Cash rebate programs for electric cars, trucks and SUVs should be expanded to include e-bikes, say sustainability and mobility advocates.
E-bikes, or power-assisted bikes, function like traditional bicycles but are equipped with a battery-powered electric motor to provide a boost when pedaling.
Erin O’Neil of Ottawa is on the Ontario Disability Support Program (ODSP) and has been scanning the market for a power-assisted adult tricycle, which can easily retail for $ 2,500 or more.
“E-bikes make it easier to be biking around, especially in a disabled body,” said O’Neil. “But it’s just not something on ODSP that I can afford.”
O’Neil adds that she has little patience for the view that an e-bike is a luxury, since for her it means gaining independence.
“It’s not a toy,” she says. “I live in an urban area and it is something that could definitely help me get around.”
While the federal government recently expanded its electric car rebate program to include SUVs and pickups, offering buyers up to $ 5,000 for cars under $ 55,000 and trucks under $ 60,000, e-bikes and e-cargo bikes were not included.
“It feels really unfair especially in a climate emergency to see people get that kind of money to drive trucks and cars around … and we’re just sitting on the sidelines,” said O’Neil. “We would like to get around just as easily as you’re getting around, but we’re not. We’re just left out.”
E-bike as a car replacement
With the birth of their second child, Jessica Barnes and her husband considered the pros and cons of buying a second vehicle.
“Often people will upgrade to a larger vehicle to accommodate a larger family, but we really did not feel good with that decision,” says Barnes.
Rather than add another car to the road, the Ottawa family decided last year to spend $ 8,000 on an e-cargo bike, complete with a front bucket to transport her two young children.
“If we wanted to make it easy on our family and functional for our family, it had to have a little bit of assistance,” she said.

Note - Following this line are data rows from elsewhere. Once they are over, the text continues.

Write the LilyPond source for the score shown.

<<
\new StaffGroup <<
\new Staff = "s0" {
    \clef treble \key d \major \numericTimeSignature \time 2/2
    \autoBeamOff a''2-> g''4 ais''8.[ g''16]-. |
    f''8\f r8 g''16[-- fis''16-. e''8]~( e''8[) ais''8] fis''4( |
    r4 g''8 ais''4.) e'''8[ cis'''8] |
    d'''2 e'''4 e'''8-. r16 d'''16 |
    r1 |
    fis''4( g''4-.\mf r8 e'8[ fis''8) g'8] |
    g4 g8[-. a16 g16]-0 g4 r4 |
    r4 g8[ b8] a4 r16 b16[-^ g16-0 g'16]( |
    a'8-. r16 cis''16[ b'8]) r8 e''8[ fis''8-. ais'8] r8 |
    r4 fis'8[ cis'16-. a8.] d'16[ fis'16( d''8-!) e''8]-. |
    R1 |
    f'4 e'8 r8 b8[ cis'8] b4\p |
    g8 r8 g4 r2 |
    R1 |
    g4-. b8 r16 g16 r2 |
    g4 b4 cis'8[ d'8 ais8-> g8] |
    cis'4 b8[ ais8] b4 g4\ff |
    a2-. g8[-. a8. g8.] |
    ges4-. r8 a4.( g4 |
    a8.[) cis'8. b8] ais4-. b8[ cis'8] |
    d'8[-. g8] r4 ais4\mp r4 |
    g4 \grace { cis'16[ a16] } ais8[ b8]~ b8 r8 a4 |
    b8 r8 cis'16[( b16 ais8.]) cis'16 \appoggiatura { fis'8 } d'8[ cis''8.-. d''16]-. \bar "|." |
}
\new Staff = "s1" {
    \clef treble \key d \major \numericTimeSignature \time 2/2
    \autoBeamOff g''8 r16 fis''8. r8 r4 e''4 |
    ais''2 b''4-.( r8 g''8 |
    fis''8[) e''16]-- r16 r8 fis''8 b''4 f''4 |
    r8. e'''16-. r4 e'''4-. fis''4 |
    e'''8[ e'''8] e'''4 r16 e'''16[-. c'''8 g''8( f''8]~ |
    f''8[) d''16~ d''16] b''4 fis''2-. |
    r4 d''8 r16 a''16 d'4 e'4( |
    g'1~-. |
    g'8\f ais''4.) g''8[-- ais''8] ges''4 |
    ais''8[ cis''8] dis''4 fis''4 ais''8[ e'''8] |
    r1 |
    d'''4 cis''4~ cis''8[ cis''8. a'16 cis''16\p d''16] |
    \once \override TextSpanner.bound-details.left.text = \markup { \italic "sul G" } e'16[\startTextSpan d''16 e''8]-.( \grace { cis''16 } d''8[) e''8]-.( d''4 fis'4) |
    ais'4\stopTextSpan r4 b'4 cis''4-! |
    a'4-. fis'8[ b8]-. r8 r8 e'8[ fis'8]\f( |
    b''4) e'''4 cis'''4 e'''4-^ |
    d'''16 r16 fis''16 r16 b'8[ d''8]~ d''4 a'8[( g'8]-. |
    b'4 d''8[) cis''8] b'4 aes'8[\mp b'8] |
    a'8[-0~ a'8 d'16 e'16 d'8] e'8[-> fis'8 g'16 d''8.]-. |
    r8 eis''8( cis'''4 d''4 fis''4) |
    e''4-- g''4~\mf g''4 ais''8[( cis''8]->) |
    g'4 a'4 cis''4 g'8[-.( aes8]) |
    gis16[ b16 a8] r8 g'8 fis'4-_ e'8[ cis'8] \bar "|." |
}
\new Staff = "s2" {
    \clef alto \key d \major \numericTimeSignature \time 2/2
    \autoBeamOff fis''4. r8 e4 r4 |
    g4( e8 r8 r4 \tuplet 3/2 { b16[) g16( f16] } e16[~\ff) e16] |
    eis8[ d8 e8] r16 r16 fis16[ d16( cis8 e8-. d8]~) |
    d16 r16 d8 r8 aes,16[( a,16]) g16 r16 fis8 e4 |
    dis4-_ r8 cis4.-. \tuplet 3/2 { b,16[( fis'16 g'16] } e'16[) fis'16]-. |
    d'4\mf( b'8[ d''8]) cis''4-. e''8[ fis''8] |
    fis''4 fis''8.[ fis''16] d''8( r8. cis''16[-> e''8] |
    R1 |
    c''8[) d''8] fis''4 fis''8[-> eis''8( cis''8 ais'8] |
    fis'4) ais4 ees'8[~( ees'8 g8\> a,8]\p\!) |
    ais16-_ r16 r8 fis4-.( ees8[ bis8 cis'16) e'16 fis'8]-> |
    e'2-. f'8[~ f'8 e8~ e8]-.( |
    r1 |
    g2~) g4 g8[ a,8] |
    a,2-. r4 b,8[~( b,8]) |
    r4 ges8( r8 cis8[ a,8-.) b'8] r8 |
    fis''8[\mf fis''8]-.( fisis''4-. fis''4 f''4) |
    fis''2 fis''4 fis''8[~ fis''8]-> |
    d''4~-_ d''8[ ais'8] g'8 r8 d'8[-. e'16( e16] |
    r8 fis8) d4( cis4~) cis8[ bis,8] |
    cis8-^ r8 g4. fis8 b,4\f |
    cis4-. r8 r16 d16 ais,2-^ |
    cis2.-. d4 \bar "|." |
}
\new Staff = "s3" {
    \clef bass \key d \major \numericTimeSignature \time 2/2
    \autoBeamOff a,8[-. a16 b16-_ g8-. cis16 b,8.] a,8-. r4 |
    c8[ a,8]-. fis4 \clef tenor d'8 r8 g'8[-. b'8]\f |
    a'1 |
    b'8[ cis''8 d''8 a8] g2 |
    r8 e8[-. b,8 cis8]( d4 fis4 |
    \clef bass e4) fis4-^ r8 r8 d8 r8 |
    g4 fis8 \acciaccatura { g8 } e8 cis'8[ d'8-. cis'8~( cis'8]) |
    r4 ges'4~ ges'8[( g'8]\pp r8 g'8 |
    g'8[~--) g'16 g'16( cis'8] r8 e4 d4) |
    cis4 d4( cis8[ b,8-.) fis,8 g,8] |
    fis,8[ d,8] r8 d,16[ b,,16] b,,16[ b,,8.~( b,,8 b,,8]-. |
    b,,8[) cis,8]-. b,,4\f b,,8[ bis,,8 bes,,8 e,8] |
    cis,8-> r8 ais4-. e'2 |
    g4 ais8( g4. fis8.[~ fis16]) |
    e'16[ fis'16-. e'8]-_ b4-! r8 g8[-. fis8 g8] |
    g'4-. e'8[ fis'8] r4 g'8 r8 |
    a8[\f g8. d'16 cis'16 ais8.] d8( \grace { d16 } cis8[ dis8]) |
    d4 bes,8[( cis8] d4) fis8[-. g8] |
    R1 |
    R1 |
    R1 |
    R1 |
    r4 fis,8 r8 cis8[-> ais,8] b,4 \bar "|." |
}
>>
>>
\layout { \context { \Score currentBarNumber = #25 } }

While any future rebate would come too late for Barnes, she says governments need to focus more on replacing cars, not just the engines that power them.
“In order to incentivize people to buy alternative forms of transportation, there needs to be some kind of financial support,” she said.
WATCH | Commuting by e-bike in Ottawa
As for the $ 8,000 price tag of her bike, Barnes points out that she’s still coming out on top when compared to buying and owning a car.
“What’s your insurance? What’s the bill for repairs ?,” Barnes asked rhetorically. “I guarantee you, we’re spending a lot less than a person with a car.”
Plus, adds Barnes, there are the benefits for her and her kids that extend beyond the pocket book.
“It’s so much fun, they really enjoy it and can not wait to go.”
Yukon, Nova Scotia lead the way for e-bike rebates
In response to CBC’s questions as to why it provides rebates for the purchase of new electric vehicles (EVs) but not e-bikes, Transport Canada wrote back that its Zero-Emissions Vehicles program helps the industry move toward price parity between internal combustion vehicles and higher priced EVs, with the eventual goal of increasing the share of EVs on the road.
The department added it is investing $ 400M over five years to support active transportation infrastructure across Canada.
While the federal government does not currently assist e-bike buyers, several provinces, as well as Yukon, have introduced rebates of their own.
E-bike buyers in Nova Scotia stand to receive a rebate of up to $ 500, while residents in Yukon receive a rebate equal to 25 percent of the purchase price, with the amount capped at $ 750 for e-bikes and $ 1,500 for e-cargo bikes .
Businesses in BC can collect up to $ 1,700 in assistance for an e-cargo bike.
Ontario does not offer any rebates for e-bikes, however both the Liberals and the Greens are promising as part of their election platform to introduce rebates.
With e-bikes being the fastest growing segment of bike sales in Canada, the lack of an incentive program from the federal government is a glaring missed opportunity to improve sustainability according to Brian Pincott, executive director of the advocacy group Vélo Canada Bikes.
“E-bikes stand a much better chance of replacing a car,” says Pincott. “Sustainability is not simply changing a traffic jam of gas-powered cars for a traffic jam of electric-powered cars. We actually need to offer opportunities for people to get out of cars.”
Pincott adds that the COVID-19 pandemic has exposed glaring inequalities when it comes to people’s options for getting around.
“Providing greater transportation choice to everyone builds greater equity within our communities, and we need to expand transportation choice, not just change the engine of the car,” he said.